The hardest part is slowly accepting they won’t.
There are departures that don’t make noise.
No big words. No final scene.
Just a silence that grows day after day, doing all the explaining we didn’t want to hear.
Silence can be cruel like that.
It forces you to face what you tried to avoid feeling.
But within that same silence, something else begins.
A soft, delicate returning to yourself.
A rebuilding that doesn’t look strong at first sight but is strength all the same.
You learn that closure isn’t a moment.
It’s a process.
It’s the moment you stop waiting for someone to come back and start choosing to move forward instead.
It’s the slow understanding that your heart will thaw, gently, when it is ready.
You don’t have to rush.
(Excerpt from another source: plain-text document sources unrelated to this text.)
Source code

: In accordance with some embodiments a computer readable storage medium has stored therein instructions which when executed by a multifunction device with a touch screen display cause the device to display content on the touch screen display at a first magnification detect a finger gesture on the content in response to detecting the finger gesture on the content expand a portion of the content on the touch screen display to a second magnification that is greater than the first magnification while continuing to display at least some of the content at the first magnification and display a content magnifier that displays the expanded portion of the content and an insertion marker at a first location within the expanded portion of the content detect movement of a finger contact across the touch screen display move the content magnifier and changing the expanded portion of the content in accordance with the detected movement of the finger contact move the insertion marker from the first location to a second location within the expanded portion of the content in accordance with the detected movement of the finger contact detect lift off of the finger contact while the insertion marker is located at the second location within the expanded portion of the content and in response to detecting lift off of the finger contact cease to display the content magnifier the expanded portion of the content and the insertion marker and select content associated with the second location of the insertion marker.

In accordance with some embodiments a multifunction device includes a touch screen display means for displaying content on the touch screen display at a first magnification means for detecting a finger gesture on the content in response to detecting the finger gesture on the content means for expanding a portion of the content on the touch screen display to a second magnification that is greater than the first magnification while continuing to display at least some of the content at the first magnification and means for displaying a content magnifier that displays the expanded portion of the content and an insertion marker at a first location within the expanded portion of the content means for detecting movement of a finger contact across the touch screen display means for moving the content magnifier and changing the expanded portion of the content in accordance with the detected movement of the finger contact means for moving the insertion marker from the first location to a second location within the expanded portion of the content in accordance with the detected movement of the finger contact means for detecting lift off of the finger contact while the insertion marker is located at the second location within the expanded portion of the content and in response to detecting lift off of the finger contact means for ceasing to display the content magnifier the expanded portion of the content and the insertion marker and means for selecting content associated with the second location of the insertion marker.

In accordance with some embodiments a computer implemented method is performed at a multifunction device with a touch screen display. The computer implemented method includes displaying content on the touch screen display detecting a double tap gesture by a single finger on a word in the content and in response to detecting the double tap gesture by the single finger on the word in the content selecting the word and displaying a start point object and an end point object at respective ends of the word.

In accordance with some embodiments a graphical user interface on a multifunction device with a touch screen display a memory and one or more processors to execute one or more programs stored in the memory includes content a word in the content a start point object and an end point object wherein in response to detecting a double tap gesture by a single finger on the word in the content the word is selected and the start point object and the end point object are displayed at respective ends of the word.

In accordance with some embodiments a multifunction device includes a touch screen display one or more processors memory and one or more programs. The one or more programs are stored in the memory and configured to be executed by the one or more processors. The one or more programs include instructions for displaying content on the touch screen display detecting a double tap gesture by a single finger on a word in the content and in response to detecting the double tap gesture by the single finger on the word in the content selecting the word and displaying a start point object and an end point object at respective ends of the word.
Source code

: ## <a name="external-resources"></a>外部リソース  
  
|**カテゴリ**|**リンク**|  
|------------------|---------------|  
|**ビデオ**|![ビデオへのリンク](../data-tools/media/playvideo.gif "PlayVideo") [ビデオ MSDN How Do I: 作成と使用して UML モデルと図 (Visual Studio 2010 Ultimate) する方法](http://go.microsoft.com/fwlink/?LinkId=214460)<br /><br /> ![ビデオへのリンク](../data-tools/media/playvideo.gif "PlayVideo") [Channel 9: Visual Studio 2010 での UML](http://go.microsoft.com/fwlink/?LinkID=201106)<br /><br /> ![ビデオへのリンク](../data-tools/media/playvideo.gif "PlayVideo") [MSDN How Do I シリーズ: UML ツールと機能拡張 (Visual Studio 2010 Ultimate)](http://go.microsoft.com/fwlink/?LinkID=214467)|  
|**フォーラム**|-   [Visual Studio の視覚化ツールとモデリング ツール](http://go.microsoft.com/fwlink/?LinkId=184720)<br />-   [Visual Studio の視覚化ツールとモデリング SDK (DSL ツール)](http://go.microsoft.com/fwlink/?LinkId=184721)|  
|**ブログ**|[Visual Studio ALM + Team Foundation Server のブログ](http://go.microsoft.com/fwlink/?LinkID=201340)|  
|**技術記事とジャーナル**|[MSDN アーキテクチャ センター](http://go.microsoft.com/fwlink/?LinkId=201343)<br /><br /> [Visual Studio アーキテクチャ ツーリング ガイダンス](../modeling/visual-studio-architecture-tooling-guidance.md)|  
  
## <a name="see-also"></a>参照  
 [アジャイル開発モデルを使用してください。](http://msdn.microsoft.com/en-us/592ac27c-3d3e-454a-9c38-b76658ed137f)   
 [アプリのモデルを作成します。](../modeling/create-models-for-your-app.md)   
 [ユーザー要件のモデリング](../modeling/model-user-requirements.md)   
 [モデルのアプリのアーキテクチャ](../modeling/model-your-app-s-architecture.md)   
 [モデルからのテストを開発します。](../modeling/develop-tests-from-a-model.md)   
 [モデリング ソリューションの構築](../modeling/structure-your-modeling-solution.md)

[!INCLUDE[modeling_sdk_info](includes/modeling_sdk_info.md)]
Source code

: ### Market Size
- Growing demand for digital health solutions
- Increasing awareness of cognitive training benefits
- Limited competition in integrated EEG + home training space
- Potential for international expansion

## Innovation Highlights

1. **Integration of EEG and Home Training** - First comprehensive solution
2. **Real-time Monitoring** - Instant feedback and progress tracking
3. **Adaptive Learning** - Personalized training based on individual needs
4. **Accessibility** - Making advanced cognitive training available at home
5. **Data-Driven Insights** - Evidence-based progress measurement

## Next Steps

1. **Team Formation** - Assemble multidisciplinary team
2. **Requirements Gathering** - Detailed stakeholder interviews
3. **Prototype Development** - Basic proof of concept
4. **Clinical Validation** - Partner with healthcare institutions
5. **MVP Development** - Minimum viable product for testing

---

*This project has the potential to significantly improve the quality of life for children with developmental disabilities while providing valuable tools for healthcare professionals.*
You don’t have to perform resilience.
Healing unfolds at its own pace.
And in time, you realise this:
Losing someone doesn’t mean losing yourself.
Your story continues.
Your softness is still yours.
Your future is still yours.
And life, despite everything, keeps opening new doors, even when the old ones stay closed.
Note to Self:
You are allowed to take the time you need to let go.
You are allowed to grieve what didn’t return.
And you are allowed to begin again, slowly and fully, exactly in your own time.